M y (Morgan) first major in college was Business Administration. It was my first, but definitely not my last. Soon after, I changed my major to Exercise Science before switching again to Early Childhood Education. I went through college with zero emphasis on computers or software, dabbling in some of the furthest careers from technology. Who was I to think a transition into technology would be possible?
In 2011, around the time I left college, I started writing code. I felt behind immediately. The Dotcom Bubble had come and gone. Tech giants like Microsoft, Apple, Facebook, and Amazon were already established leaders in the market. The founders, engineers, and product teams in those companies, and countless like them, had decades of experience. I had none. The more curious I became about tech, the more daunting and unclear a career seemed. People were producing incredible, sophisticated work while I was barely making sense of the fundamentals. They were masters — I wouldn’t even have considered myself an amateur.

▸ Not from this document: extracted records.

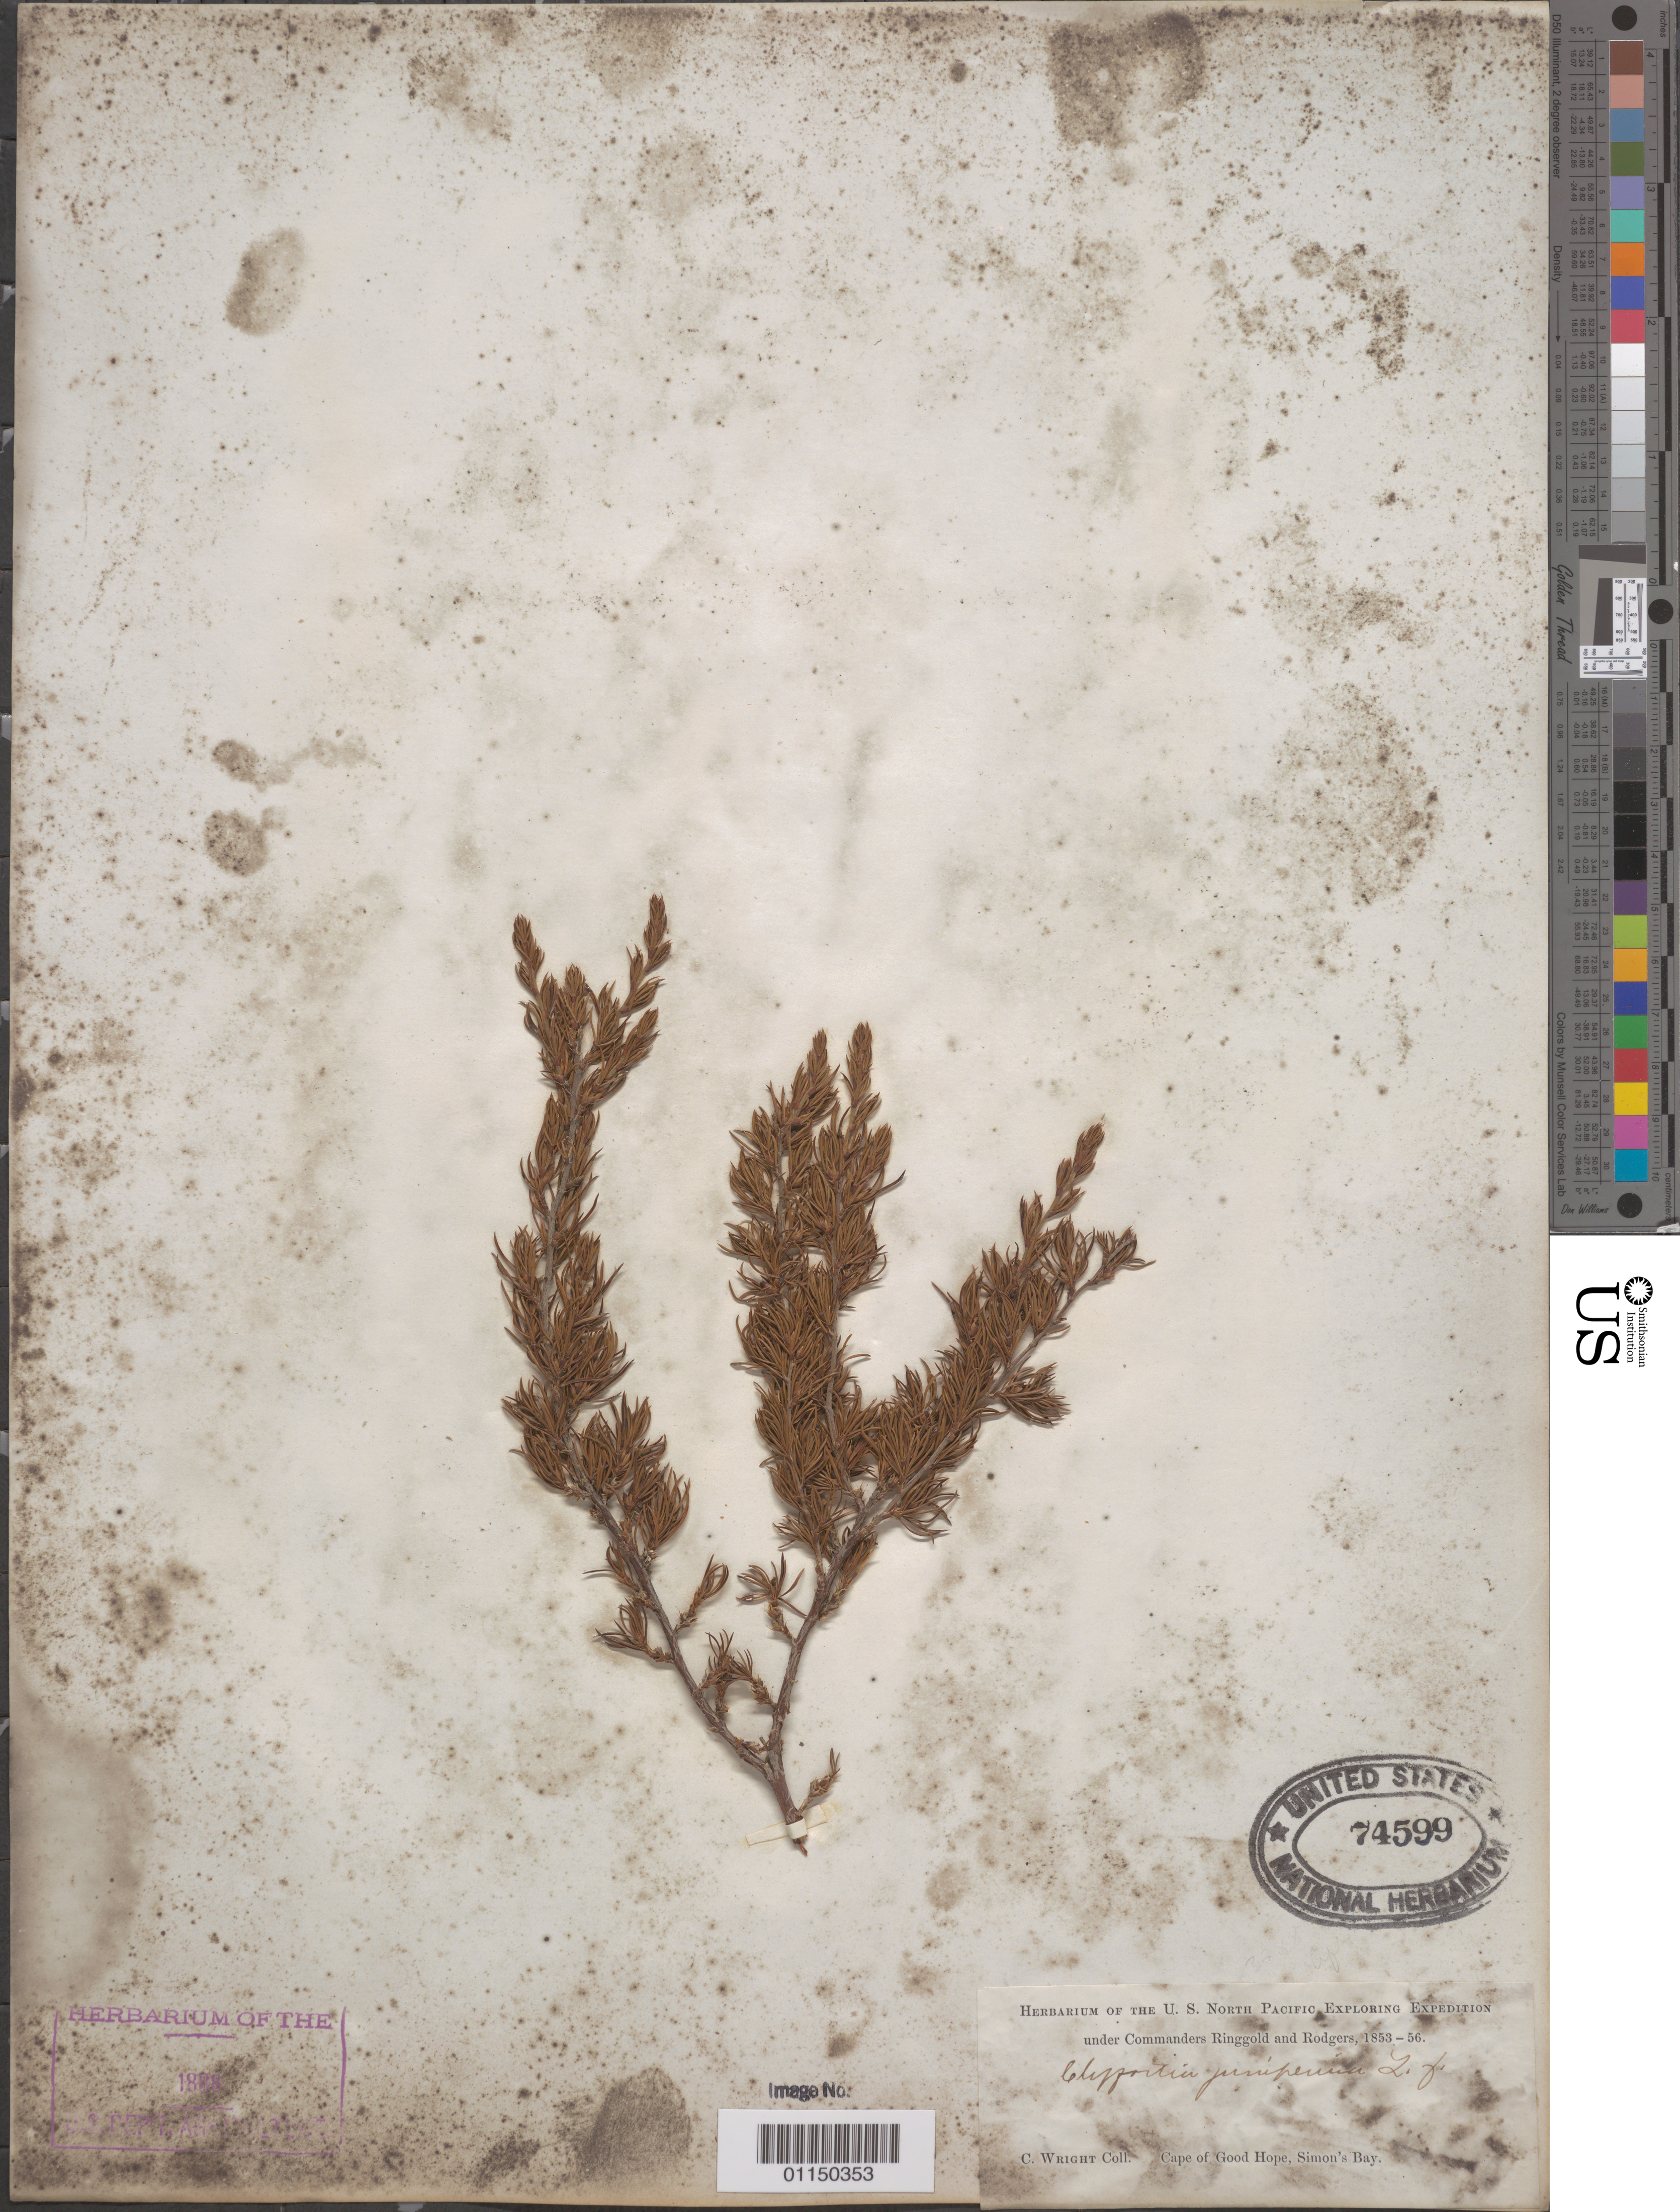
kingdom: Plantae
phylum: Tracheophyta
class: Magnoliopsida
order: Rosales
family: Rosaceae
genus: Cliffortia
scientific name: Cliffortia juniperina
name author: L. f.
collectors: C. Wright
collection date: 1853/1856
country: South Africa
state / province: Western Cape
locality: Cape of Good Hope, Simon's Bay.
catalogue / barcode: US 74599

If technology was a gold rush, everyone else was settled out West with mountains of gold while I was blindly wandering east. It felt like there were thousands of untamed miles of countryside between me and a meaningful career in technology. The phrase “I am so far behind,” occupied my thoughts and fueled many fears with no sign of letting up.
It was then that I began considering exactly how far behind I might be. I started approximating. In Malcolm Gladwell’s book Outliers, he mentions 10,000 hours are needed to develop expertise. Plenty of writings have since challenged this belief, but I latched onto the simplicity of the idea: 10,000 hours of focus and deliberate practice lead to expertise. Without much thought, I sketched out some math. It would take three hours a day for almost ten years to reach 10,000 hours. Using a similar calculation, I could cut the time in half with six hours per day. With twelve hours daily, I’d knock it out in a few years. While daunting, the path to mastery started to seem more attainable.
My formula lacked nuance, for sure, but it also provided a helpful baseline from which to start. Even without a full-time job in technology, there was a path to expertise. Some paths were faster than others, but it was possible. If I could somehow align paid work hours toward the goal, success was inevitable.